The 2013 Underbelly Arts Festival was held at the fabulous location of Cockatoo Island, a jewel in Sydney’s magnificent harbour. Cockatoo Island has its industrial shipbuilding heritage, historical convict era buildings and striking natural beauty. There are many atmospheric spaces in which to locate artworks, installations and performances.
Underbelly Arts started in 2007 as a response to artists working out of their bedrooms and in warehouses. It sought to bring all those artists under the one roof and expose them to one another, and to new audiences.
This year’s festival involved 100 artists working on 30 projects. These are emerging and potentially Australia’s next great artists. These emerging artists take risks and are innovative. The results are both breathtaking and confounding. Art can be something more than aesthetically pleasing and many of the artists participating in the Underbelly Arts Festival achieved this level of engagement. There was a wide variety of art at the Festival to contemplate and relate to. There was performance art, visual displays, sound and light installations and you could even have your brainwaves mapped.

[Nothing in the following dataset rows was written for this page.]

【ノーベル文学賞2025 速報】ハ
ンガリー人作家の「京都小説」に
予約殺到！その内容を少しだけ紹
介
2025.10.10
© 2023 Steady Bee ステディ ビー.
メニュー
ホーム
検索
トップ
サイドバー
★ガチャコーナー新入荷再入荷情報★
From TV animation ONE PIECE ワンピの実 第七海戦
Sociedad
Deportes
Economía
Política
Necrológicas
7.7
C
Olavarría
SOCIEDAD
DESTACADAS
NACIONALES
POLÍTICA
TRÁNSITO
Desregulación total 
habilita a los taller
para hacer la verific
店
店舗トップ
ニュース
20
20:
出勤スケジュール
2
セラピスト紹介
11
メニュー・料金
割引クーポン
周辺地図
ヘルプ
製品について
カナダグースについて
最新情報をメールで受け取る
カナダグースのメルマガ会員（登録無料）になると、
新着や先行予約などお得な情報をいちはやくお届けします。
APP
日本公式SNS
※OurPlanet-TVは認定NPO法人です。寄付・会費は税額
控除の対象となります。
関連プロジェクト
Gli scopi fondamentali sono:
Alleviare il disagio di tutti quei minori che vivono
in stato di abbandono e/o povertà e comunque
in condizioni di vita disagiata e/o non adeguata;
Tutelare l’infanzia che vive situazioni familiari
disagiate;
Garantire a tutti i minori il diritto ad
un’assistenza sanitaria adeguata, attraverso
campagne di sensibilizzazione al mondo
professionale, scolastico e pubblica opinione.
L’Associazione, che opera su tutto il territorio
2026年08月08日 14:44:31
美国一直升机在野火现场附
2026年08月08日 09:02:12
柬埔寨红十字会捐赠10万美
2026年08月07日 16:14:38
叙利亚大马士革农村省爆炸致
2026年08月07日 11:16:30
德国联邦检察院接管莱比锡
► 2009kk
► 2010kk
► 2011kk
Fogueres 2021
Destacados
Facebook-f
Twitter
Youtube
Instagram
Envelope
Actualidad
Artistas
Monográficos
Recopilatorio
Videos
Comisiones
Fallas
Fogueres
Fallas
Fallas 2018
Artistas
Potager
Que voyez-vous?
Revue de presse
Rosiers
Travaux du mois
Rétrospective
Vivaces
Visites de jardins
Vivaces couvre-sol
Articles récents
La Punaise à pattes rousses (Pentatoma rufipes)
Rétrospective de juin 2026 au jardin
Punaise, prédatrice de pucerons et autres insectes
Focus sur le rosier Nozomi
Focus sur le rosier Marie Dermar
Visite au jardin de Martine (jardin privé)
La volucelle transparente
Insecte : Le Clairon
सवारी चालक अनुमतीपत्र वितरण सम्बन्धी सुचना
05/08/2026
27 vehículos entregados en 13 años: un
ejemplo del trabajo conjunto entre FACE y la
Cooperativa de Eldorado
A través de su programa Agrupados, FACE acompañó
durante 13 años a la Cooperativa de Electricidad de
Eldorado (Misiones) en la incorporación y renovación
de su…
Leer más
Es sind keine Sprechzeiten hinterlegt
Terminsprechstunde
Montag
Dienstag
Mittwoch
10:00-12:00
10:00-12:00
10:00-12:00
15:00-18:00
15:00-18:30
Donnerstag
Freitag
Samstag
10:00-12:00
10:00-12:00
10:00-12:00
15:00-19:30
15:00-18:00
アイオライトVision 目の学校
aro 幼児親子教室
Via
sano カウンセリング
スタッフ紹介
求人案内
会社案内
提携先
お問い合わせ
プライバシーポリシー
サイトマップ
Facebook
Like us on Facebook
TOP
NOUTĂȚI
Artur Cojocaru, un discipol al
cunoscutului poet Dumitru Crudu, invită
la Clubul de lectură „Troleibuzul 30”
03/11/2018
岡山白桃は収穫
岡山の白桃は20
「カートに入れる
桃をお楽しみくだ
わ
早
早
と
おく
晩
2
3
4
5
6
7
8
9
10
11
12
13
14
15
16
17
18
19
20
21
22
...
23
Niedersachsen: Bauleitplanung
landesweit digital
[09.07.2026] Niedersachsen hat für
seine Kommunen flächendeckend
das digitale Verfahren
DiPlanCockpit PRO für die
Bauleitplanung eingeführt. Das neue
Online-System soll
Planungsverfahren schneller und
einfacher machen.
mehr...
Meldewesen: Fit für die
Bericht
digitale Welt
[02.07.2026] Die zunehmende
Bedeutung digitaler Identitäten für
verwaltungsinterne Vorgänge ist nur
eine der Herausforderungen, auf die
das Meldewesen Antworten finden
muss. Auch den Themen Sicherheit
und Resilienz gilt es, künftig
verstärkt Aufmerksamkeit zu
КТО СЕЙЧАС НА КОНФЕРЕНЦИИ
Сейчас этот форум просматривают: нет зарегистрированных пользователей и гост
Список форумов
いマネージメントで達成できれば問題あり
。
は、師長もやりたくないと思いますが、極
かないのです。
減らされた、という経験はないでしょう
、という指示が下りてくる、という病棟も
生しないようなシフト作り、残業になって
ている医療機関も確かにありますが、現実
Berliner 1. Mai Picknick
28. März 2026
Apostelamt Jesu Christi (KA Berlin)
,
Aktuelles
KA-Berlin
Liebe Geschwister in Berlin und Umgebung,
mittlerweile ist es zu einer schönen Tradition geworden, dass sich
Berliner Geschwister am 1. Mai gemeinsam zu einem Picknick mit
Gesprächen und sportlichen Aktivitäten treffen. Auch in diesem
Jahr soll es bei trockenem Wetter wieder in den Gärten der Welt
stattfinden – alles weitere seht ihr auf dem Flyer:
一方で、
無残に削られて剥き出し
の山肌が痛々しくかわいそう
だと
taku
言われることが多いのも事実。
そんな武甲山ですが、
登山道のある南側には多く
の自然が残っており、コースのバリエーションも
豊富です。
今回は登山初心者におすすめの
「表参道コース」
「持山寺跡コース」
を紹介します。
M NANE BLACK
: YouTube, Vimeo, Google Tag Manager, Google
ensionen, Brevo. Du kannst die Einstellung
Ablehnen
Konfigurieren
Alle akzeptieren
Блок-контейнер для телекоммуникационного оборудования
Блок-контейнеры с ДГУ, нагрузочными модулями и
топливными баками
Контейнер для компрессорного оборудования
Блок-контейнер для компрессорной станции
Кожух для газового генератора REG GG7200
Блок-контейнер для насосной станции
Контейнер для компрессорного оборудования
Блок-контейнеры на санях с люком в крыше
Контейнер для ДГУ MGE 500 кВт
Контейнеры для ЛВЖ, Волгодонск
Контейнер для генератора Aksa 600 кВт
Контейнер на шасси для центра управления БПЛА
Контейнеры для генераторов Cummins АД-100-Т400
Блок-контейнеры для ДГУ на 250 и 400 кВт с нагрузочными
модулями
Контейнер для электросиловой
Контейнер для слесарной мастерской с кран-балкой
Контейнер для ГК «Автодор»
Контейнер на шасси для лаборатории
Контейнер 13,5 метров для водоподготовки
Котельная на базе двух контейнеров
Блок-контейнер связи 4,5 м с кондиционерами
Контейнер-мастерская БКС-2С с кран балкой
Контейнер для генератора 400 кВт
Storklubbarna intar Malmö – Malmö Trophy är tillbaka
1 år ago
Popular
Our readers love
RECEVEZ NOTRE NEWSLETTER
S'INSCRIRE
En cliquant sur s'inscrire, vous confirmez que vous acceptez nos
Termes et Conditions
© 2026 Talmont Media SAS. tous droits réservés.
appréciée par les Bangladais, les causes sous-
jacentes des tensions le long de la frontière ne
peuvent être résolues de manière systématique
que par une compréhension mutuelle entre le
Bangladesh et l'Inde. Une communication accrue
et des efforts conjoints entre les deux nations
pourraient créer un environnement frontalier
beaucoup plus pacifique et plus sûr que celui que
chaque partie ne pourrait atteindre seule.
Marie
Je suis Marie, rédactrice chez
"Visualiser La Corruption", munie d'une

One project, ART WORKS, had the artists building the installation, which poses questions of whether the art is about the process, the thought behind its inception, the finished product or its relationship with its audience.
GAME ON was a very popular project. Based on the 1970s sci-fi film FUTUREWORLD, the audience controlled, via giant joysticks and electrodes, a boxing match between two performers.
MUSSELS was a playful display of mussels opening, closing and clicking across a large expanse of driftwood. Nature is recreated and aligned with modern technology in this thoughtful work of art.
TABLEAU VIVANT on first appearance seemed to be kitsch sculptures. On closer examination when one realises that they are all made from confectionary, there is an urge to touch feel and even lick them, while thoughts of childhood come flooding back. The artists have cleverly appealed to multiple senses as well as recollections on place and time.
One of the more thoughtful installations was I MET YOU IN A CITY THAT ISN’T ON THE MAP. The scenario is that the city is being destroyed and is about to end, and asks what would you do. Would you try to re-build, observe or become destructive? This was an example of relational art at its best.
Cockatoo Island is worth visiting on any excuse. An arts festival that appeals to various senses makes the journey to this delightful island even more interesting.